Dataset items:

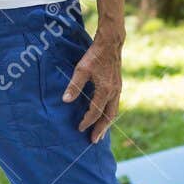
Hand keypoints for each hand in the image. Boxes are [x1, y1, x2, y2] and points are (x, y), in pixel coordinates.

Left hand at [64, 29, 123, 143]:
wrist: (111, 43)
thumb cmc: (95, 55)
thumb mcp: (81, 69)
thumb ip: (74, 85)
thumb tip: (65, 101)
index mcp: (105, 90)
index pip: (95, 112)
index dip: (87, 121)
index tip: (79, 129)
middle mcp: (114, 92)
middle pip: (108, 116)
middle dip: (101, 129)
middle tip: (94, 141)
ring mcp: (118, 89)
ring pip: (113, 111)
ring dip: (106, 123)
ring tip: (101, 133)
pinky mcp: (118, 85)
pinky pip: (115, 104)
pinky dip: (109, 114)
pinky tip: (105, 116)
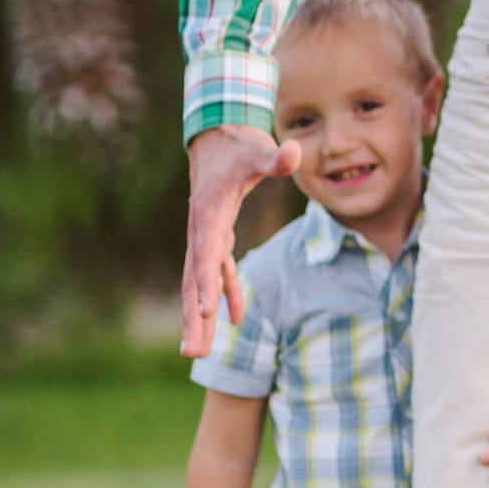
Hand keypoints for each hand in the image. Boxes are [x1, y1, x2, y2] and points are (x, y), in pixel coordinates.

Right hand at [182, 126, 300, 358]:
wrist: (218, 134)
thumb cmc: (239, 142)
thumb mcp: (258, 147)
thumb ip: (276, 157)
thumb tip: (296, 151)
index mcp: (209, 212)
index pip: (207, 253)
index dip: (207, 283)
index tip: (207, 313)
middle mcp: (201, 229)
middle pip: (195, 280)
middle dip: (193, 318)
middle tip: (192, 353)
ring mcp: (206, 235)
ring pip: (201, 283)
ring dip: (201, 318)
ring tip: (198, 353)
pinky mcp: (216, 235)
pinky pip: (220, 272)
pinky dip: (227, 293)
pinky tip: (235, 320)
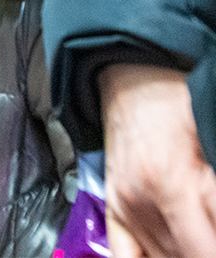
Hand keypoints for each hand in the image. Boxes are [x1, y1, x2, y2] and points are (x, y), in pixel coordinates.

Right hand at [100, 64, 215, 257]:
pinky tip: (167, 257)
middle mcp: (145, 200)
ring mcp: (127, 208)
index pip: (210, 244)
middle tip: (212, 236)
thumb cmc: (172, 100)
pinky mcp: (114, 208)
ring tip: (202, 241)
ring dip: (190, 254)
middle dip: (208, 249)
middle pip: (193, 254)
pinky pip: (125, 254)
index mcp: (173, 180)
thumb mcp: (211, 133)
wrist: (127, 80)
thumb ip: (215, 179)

## EXERCISE:
Reproduce the lines from the line with "ring pip: (113, 111)" through the last line of the entries exactly, including both ends and excluding pictures.

## SOLUTION TO THE PROBLEM:
ring pip: (113, 111)
ring dip: (106, 123)
ring tip: (101, 133)
pinky mcp: (118, 85)
pinky pip: (115, 104)
pinky dip: (109, 114)
pinky tip: (105, 116)
Hand keypoints for each hand in the image. Boxes are [x1, y1, x2, y2] and points are (x, y), in pixel coordinates.

Right hand at [182, 126, 300, 358]:
wrist: (218, 134)
thumb cmc: (239, 142)
thumb mcp: (258, 147)
thumb ip: (276, 157)
thumb tip: (296, 151)
index mcp: (209, 212)
index pip: (207, 253)
index dip: (207, 283)
index tip: (207, 313)
middle mcp: (201, 229)
middle pip: (195, 280)
middle dip: (193, 318)
middle tip: (192, 353)
ring mcp: (206, 235)
ring pip: (201, 283)
ring dip: (201, 318)
ring tip: (198, 353)
pinky mcp: (216, 235)
pinky pip: (220, 272)
pinky dip: (227, 293)
pinky tip: (235, 320)
Hand keypoints for each hand in the image. Boxes are [x1, y1, x2, y2] and points are (x, y), in pixel coordinates.

Right hand at [100, 64, 215, 257]:
pinky tip: (167, 257)
middle mcp: (145, 200)
ring mcp: (127, 208)
index pip: (210, 244)
middle tip: (212, 236)
thumb cmc: (172, 100)
pinky mcp: (114, 208)
ring tip: (202, 241)
ring dip: (190, 254)
middle dip: (208, 249)
middle pip: (193, 254)
pinky pip: (125, 254)
index mcp: (173, 180)
thumb mcp: (211, 133)
wrist: (127, 80)
thumb ip: (215, 179)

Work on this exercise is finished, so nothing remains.